### Exercise instructions
Look below for the line containing "والفنانين اللاحقين."; from there through the line containing "العديد من التحديات", both lines included, please set down each line exactly and nothing else.

(Records from a data collection)
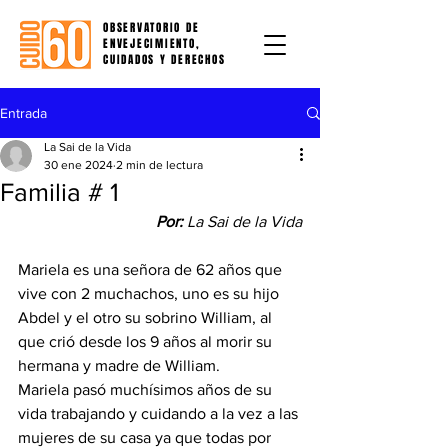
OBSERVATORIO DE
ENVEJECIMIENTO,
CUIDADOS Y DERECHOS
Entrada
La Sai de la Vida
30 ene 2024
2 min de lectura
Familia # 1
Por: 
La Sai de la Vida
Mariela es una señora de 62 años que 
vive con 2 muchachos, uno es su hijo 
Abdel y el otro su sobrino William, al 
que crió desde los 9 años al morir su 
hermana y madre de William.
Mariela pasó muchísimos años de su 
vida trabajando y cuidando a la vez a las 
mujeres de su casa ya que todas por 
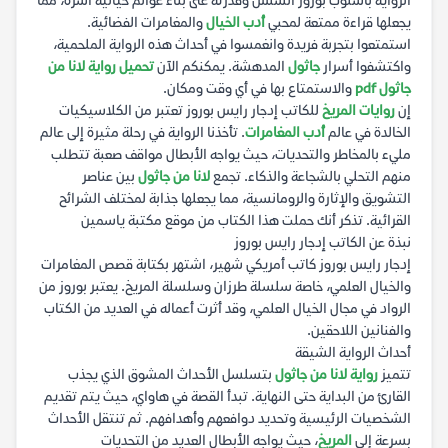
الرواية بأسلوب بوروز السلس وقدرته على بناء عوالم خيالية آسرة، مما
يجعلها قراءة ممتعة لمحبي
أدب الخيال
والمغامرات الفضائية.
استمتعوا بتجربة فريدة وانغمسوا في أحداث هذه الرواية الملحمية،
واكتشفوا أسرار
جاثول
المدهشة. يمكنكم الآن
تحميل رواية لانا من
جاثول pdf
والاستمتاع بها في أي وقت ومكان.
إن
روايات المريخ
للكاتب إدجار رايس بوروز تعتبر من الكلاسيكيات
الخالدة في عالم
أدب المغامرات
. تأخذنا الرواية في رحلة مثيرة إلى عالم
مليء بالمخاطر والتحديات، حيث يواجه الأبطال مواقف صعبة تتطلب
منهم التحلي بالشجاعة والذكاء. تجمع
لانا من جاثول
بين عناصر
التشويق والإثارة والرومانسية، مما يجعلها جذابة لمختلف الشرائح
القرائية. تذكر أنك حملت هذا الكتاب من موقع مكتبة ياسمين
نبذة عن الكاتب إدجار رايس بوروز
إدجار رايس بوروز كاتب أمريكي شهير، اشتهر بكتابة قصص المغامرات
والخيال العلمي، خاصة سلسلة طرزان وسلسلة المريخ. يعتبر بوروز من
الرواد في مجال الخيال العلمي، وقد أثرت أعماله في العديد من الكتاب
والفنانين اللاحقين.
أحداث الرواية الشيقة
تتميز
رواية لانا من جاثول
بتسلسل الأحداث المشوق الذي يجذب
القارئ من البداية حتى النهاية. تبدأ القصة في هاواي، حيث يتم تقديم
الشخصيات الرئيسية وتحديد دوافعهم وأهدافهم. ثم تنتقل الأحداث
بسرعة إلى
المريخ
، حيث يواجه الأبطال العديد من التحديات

* * *

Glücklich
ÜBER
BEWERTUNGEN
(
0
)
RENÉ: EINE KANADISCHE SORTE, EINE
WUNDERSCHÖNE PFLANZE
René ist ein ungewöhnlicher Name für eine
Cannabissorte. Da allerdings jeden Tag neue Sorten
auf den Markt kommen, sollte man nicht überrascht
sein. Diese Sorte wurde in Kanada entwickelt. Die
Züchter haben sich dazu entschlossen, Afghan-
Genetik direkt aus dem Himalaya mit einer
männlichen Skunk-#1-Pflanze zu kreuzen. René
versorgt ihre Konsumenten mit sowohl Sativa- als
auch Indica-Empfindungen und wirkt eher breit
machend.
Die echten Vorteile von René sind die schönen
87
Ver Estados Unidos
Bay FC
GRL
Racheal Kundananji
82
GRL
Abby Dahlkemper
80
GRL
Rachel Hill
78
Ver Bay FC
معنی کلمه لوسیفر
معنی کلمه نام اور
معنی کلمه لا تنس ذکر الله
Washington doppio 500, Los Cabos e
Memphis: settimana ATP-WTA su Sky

### Answer area
والفنانين اللاحقين.
أحداث الرواية الشيقة
تتميز
رواية لانا من جاثول
بتسلسل الأحداث المشوق الذي يجذب
القارئ من البداية حتى النهاية. تبدأ القصة في هاواي، حيث يتم تقديم
الشخصيات الرئيسية وتحديد دوافعهم وأهدافهم. ثم تنتقل الأحداث
بسرعة إلى
المريخ
، حيث يواجه الأبطال العديد من التحديات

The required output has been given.